E’ la diciannovesima vittoria per una rappresentante della provincia di Roma, su 29 edizioni, e si va a unire alla Nuova Florida, alle due volte dell’UniPomezia, all’Albalonga versione 2015 ai tiri di rigore di Frascati contro la Vis Artena; all’Empolitana, che superò la favoritissima Castrense, al Colleferro nella gara dell’abbandono del Boville giocata al “Bartolani” di Cisterna di Latina con due disastri che furono Cattaneo di Civitavecchia e il suo “assistente” Civitenga di Roma 2. Quindi il Città di Marino, il Pomezia, che regolò il Fidene ad Anagni, il Palestrina che da squadra di Promozione superò il Formia; il Santa Marinella che vinse ai supplementari a Viale Tiziano con il Colleferro (3-1), il Cecchina, il Ladispoli, che ottenne il 7 maggio 2003 quella nazionale.

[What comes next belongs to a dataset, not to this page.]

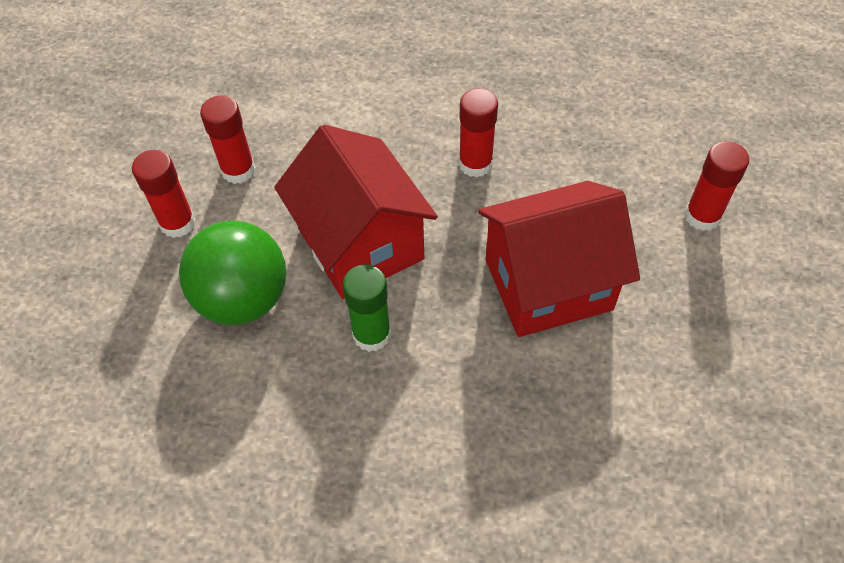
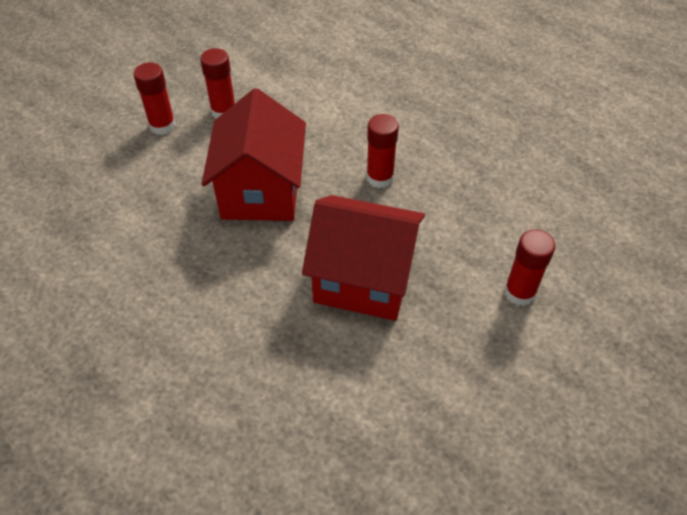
camera: 30 degrees right, 5 degrees down
(243, 299) = (162, 189): green ball -> none
(371, 334) = (220, 250): green glue stick -> none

Della attuale Area Metropolitana conquistarono la coccarda regionale il Villanova, il Nettuno, tornando indietro nel tempo l’Anziolavinio, il Civitavecchia (con lo stesso allenatore, Ugo Fronti, aveva vinto come prima realtà del Lazio, la Coppa Italia assoluta, salendo in Serie D come i cugini tirrenici avrebbero fatto 9 anni dopo), la Vjs Velletri e il Fiumicino.

Una sola volta ha vinto una rappresentante della Città Eterna, nel 2004, quando la finale era tra due squadre capitoline, e, addirittura, appartenenti alla stessa zona: Torrenova-Roma VIII e vinsero i bianco-rossi vicinissimi all’Università di Tor Vergata, ai tiri di rigore, in una partita che si fa ricordare perché l’arbitro era Claudio Gavillucci della sezione AIA di Latina, poi finito in Serie A e trattato tutt’altro che bene, dall’associazione dei fischietti. E perché lo stesso fece ripetere uno degli ultimi tiri di rigore alla Roma VIII, che sbagliò perdendo 5-4, e rinunciando a presenziare alla premiazione. Quella gara non si fece preferire per la bellezza del gioco viste le rarissime conclusioni verso le due porte del (fu) “Stadio Flaminio”.